[Opening PROVIDED INFORMATION section]

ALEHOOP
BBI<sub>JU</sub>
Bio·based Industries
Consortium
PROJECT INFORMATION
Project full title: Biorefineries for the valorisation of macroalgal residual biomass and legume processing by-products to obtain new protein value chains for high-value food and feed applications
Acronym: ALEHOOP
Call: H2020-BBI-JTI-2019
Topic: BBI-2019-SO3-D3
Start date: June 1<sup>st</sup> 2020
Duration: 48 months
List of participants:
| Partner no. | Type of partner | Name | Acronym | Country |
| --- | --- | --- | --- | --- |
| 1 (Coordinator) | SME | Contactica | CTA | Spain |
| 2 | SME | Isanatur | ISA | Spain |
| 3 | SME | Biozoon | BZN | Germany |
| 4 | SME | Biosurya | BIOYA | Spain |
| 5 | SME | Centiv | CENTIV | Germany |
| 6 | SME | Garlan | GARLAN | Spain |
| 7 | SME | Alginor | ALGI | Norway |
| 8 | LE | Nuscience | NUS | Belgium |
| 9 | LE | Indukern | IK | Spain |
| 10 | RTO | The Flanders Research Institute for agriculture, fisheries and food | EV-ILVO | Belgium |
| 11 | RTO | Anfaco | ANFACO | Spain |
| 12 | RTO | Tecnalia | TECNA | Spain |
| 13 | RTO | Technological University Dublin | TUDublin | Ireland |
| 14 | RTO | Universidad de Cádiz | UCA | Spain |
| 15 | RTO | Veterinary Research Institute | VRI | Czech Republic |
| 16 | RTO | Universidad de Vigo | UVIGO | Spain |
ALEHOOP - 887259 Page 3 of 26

[Closing PROVIDED INFORMATION section]

PROBLEM TO WORK ON: Without skipping anything, transcribe every line above exactly.

YOUR SOLUTION:
ALEHOOP
BBI<sub>JU</sub>
Bio·based Industries
Consortium
PROJECT INFORMATION
Project full title: Biorefineries for the valorisation of macroalgal residual biomass and legume processing by-products to obtain new protein value chains for high-value food and feed applications
Acronym: ALEHOOP
Call: H2020-BBI-JTI-2019
Topic: BBI-2019-SO3-D3
Start date: June 1<sup>st</sup> 2020
Duration: 48 months
List of participants:
| Partner no. | Type of partner | Name | Acronym | Country |
| --- | --- | --- | --- | --- |
| 1 (Coordinator) | SME | Contactica | CTA | Spain |
| 2 | SME | Isanatur | ISA | Spain |
| 3 | SME | Biozoon | BZN | Germany |
| 4 | SME | Biosurya | BIOYA | Spain |
| 5 | SME | Centiv | CENTIV | Germany |
| 6 | SME | Garlan | GARLAN | Spain |
| 7 | SME | Alginor | ALGI | Norway |
| 8 | LE | Nuscience | NUS | Belgium |
| 9 | LE | Indukern | IK | Spain |
| 10 | RTO | The Flanders Research Institute for agriculture, fisheries and food | EV-ILVO | Belgium |
| 11 | RTO | Anfaco | ANFACO | Spain |
| 12 | RTO | Tecnalia | TECNA | Spain |
| 13 | RTO | Technological University Dublin | TUDublin | Ireland |
| 14 | RTO | Universidad de Cádiz | UCA | Spain |
| 15 | RTO | Veterinary Research Institute | VRI | Czech Republic |
| 16 | RTO | Universidad de Vigo | UVIGO | Spain |
ALEHOOP - 887259 Page 3 of 26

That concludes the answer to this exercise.